Just like in that story of the guy whose wife cooked for him the night before September 11th and ended up lying in bed with the shits when the Twin Towers were hit. Out of fear of hurting her feelings he didn't tell his new bride that he thought there was something fishy about her beef burritos. Stupid coincidence that the first meal his wife made him, gave him food poisoning … or so he thought until he saw the pictures on the news. A classic case of initially confusing Emma for Greta. But whenever I ask Emma why she didn't hide moldy ground meat in all the other 3000 people's meals the night before, she pretends she can't hear me.

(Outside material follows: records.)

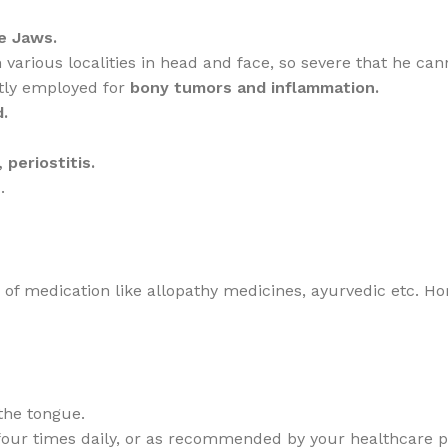
e Jaws.
various localities in head and face, so severe that he cann
stly employed for
bony tumors and inflammation.
.
 periostitis.
.
de of medication like allopathy medicines, ayurvedic etc. 
the tongue.
,four times daily, or as recommended by your healthcare pr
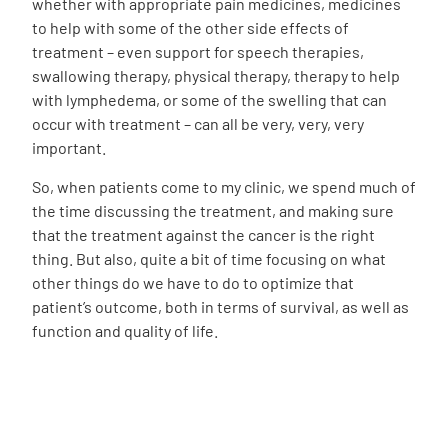
whether with appropriate pain medicines, medicines
to help with some of the other side effects of
treatment – even support for speech therapies,
swallowing therapy, physical therapy, therapy to help
with lymphedema, or some of the swelling that can
occur with treatment – can all be very, very, very
important.
So, when patients come to my clinic, we spend much of
the time discussing the treatment, and making sure
that the treatment against the cancer is the right
thing. But also, quite a bit of time focusing on what
other things do we have to do to optimize that
patient’s outcome, both in terms of survival, as well as
function and quality of life.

It makes the calamities we face easier to deal with, if we believe that everything has a deeper meaning to it – but how can we be sure when Emma is spinning the yarn and when Greta is carving the wood? Is everything part of a bigger plan? Is it all just pure coincidence? Or just a course of events in life on a planet that has no deeper meaning than to simply exist? Where and how do freedom of choice and accountability play a role? Is chance what truly dominates our existence and fate just another sad victim of its power?
Maybe it was fate that my husband forgot his backpack. Or maybe it was sheer dumb luck. After all, we could have both taken another look around the car before we got out. Perhaps it was a magnetic pull of the universe that brought me and an old friend together on one of the busiest spots in Rome. Or it was possibly just a coincidence. I've probably missed many incredible encounters, window shopping or squirrel watching by two streets without knowing.
I do not wish to claim that I know if this thing called fate and destiny really exists. Maybe the idea of fate is the same as that about the religions in the ring parable of „Nathan the Wise”: For those who believe in it, it exists. I do believe that you can learn from and grow in any given situation that life throws at you – no matter if the Norns, the Moirai, Emma, Greta or some combination of them all are the ones behind it.